- Text for analysis:
+ + + + +
Lymphoedema and elephantiasis

Lymphoedema and its more advanced form, elephantiasis, occur primarily in the lower limbs and are commoner in women. Several factors have been implicated in the progression of lymphoedema, including repeated episodes of ADL. Although lymphoedema due to filariasis should be distinguished from conditions such as heart failure, malnutrition, venous disease, podoconiosis and HIV/AIDS-associated Kaposi sarcoma, there is no agreement on its classification. In its most advanced form, elephantiasis may prevent people from carrying out their normal daily activities.

Hydrocoele

Scrotal hydrocoele is due to accumulation of fluid in the cavity of the tunica vaginalis. It has been suggested that true filarial hydrocoele occurs after the death of adult filarial worms, while a chylocoele is due to accumulation of fluid after the rupture of lymphatic vessels in the scrotal cavity.

 

Other diseases related to lymphatic filariasis

Podoconiosis

A type of tropical lymphoedema, podoconiosis results from a genetically determined abnormal inflammatory reaction to mineral particles in irritant red clay soils derived from volcanic deposits. It is mostly found in highland areas of tropical Africa, Central America and north-west India. It is a non-parasitic disease and, like lymphatic filariasis, results in impairments due to lymphoedema. As is the case for lymphatic filariasis, a basic package of care can alleviate suffering and prevent further progression of disease and disability.

Treatment

Endemic communities

The primary goal of treating affected communities is to eliminate microfilariae from the blood of infected individuals in order to interrupt transmission of infection by mosquitoes. Studies have shown that > 5 years of MDA with preventive chemotherapy reduces microfilariae from the bloodstream and prevents the spread of microfilariae to mosquitoes. Preventive chemotherapy involves a combined dose of two medicines given annually to an entire at-risk population as follows: albendazole (400 mg) plus ivermectin (150–200 μg/kg) or diethylcarbamazine citrate (DEC) (6 mg/kg). MDA with albendazole (400 mg) alone should be given preferably twice per year to stop the spread of lymphatic filariasis in areas where Loa loa is present.
+ + + + +
[Bounding box coordinate data]

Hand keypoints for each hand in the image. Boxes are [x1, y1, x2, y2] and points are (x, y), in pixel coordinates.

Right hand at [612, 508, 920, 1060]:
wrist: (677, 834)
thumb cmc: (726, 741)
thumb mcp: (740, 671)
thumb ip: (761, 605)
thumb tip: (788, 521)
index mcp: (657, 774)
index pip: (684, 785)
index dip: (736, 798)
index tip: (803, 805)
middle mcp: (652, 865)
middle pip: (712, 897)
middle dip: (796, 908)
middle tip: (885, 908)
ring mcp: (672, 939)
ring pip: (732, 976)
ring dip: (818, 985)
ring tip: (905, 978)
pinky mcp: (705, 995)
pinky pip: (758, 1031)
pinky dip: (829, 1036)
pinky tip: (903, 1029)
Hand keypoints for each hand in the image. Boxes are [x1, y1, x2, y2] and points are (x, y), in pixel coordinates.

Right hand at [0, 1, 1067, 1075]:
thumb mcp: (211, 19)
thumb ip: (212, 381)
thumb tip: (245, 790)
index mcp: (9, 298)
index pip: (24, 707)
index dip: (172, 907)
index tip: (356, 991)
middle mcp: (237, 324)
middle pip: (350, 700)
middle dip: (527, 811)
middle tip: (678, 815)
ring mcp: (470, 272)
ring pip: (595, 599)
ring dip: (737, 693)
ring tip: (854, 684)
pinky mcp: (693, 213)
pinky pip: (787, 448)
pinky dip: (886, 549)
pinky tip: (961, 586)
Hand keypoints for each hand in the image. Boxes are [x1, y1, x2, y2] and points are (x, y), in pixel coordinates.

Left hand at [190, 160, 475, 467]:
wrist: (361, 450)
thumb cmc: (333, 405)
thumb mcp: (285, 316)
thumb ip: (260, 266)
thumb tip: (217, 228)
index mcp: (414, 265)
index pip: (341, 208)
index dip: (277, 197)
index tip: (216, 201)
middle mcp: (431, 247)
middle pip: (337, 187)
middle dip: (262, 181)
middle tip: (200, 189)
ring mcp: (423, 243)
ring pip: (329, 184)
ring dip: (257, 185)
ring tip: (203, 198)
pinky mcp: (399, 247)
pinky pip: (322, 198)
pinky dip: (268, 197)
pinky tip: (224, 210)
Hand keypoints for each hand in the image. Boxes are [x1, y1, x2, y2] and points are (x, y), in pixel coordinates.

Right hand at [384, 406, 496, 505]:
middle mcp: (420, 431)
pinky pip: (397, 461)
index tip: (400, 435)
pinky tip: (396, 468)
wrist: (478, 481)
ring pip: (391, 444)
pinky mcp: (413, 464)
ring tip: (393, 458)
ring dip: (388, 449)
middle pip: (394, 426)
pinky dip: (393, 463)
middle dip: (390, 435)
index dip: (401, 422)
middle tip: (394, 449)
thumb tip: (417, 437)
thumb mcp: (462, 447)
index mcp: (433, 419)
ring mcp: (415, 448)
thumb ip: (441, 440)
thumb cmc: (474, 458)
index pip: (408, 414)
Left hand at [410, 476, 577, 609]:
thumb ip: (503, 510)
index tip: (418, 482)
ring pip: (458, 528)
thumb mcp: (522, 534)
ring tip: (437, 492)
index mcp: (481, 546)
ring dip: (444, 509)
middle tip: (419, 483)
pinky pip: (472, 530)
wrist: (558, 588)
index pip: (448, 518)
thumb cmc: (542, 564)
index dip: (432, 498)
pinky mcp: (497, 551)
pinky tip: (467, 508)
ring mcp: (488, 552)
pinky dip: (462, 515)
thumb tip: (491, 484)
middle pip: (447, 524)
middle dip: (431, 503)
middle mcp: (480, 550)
+ + + + +
- Required work:
**1.** Answer these questions from the filariasis text:
(a) In which limbs do lymphoedema and elephantiasis primarily occur?
(b) What causes a chylocoele?
(c) How often should MDA with albendazole alone preferably be given in areas where Loa loa is present?
**2.** Translate this sentence from the filariasis text into French: "It is mostly found in highland areas of tropical Africa, Central America and north-west India."
**3.** Continue the text on lymphatic filariasis and its treatment from the point where it ends.
The entries above are independent of the filariasis text and form separate material.

- Responses in order:
**1.**
(a) The lower limbs.
(b) Fluid accumulating after lymphatic vessels rupture in the scrotal cavity.
(c) Twice per year.

**2.** Elle se rencontre principalement dans les régions d'altitude d'Afrique tropicale, d'Amérique centrale et du nord-ouest de l'Inde.

**3.**
Individuals

All people with filariasis who have microfilaraemia or a positive antigen test should receive antifilarial drug treatment to eliminate microfilariae. Unfortunately, the medicines available have limited effect on adult worms. Infected patients can be treated with one of the following regimens:

  • a single dose of a combination of albendazole (400 mg) with ivermectin (150–200 μg/kg) in areas where onchocerciasis is co-endemic; in areas where onchocerciasis is non co-endemic, either
  • a single dose of a combination albendazole (400 mg) plus diethylcarbamazine (6 mg/kg) or
  • DEC (6 mg/kg) alone for 12 days.

 

Managing morbidity and preventing disability

Management of morbidity and disability prevention (MMDP) in lymphatic filariasis require a broad strategy involving both secondary and tertiary prevention. Secondary prevention includes simple hygiene measures, such as basic skin care and exercise, to prevent ADL and progression of lymphoedema to elephantiasis. For management of hydrocoele, surgery may be appropriate. Tertiary prevention includes psychological and socioeconomic support for people with disabling conditions to ensure that they have equal access to rehabilitation services and opportunities for health, education and income. Activities beyond medical care and rehabilitation include promoting positive attitudes towards people with disabilities, preventing the causes of disabilities, providing education and training, supporting local initiatives, and supporting micro- and macro-income-generating schemes. The activities can also include education of families and communities to help patients with lymphatic filariasis to fulfil their roles in society. Thus, vocational training and appropriate psychological support may be necessary to overcome the depression and economic loss associated with the disease. MMDP must be continued in endemic communities after MDA has stopped and after validation, as chronically affected patients are likely to remain in these communities.